A quill pen stood in an inkwell on the desk. Lin Quan'an couldn't write with a brush; he'd learned this method of dipping and writing from the Australians.
He was reviewing the pages of a large account book; each page was printed with horizontal and vertical lines, with liabilities recorded on the right and assets on the left. On the first page, in large characters, was written: "Third Year of Chongzhen, Year of the Metal Horse."
After Lin Quan'an finished reviewing the final item and carefully corrected an error, he leaned back in his chair wearily, feeling somewhat melancholy.
The retail business was doing well enough—profits around thirty percent by rough estimate. But the volume of such sales was too low. He had grown accustomed to selling goods in large batches, and this piecemeal business no longer suited him.
These past two years, he'd grown accustomed to smooth sailing in big deals. Lin Quan'an recalled that three years ago, he'd been nothing but a peddler trudging through streets and alleys with goods on his shoulders. His capital had amounted to only four or five strings of cash. By walking village to village collecting vegetables, pigs, sheep, chickens, and ducks for the "hair-shorn pirates"—the Australian masters—he'd made a fortune within a year and opened this Quanfu Store. Then, under Master Xiong's direction, he gradually expanded his reach across the entire Qiongzhou Prefecture, procuring all sorts of goods for the Australian masters. He made money until his hands went numb—his residence and shop had doubled in size twice in three years. He now had glass windows, porcelain toilets, porcelain bathtubs, and running water just like the Australian masters used, not to mention thermos bottles, crystal mirrors, and other small luxuries. Not only had he been able to afford a wife, he'd now taken two concubines.
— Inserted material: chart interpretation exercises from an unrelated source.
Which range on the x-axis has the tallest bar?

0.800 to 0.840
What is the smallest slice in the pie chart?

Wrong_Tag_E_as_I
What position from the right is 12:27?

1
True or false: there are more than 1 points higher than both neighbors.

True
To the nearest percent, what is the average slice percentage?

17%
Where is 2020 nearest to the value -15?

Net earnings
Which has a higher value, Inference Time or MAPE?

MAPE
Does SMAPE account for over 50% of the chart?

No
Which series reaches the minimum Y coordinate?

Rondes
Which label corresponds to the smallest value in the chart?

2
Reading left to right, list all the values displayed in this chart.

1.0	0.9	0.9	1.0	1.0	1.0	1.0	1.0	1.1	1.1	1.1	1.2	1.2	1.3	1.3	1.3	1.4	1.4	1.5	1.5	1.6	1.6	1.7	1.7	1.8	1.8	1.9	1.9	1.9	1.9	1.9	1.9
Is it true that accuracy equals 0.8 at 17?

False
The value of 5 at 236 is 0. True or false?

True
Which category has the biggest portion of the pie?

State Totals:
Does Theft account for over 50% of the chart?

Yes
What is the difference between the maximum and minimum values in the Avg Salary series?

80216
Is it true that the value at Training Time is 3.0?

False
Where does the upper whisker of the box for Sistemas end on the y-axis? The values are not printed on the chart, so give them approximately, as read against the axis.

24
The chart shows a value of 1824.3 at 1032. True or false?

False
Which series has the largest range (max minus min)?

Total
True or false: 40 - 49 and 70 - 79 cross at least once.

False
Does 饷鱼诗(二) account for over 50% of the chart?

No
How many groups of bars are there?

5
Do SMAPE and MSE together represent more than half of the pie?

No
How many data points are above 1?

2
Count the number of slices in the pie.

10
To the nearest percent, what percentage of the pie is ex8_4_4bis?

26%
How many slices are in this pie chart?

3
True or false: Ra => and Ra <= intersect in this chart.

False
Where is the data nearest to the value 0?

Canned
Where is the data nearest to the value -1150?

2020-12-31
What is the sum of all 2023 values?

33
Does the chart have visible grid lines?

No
All of this came from the Australians who had arrived on iron ships. The Australians were his lucky stars, his gods of wealth.
Recently, however, he sensed this lucky star's light had dimmed somewhat. The accounts showed that his largest customer—the Australians—had been dealing with him less and less over the past six months. He'd only closed a few large transactions in timber, and though he'd sold quite a bit of northern and southern goods, the volumes weren't substantial.
Now the Australians were supplying their own vegetables, pigs, sheep, chickens, and ducks. They had so many vegetables they couldn't eat them all and were making pickles to sell. As for pigs, sheep, chickens, and ducks, they'd recently been able to give their corps soldiers meat once a week. Australian ships continuously brought in whatever they needed from everywhere, naturally leaving less and less business for him.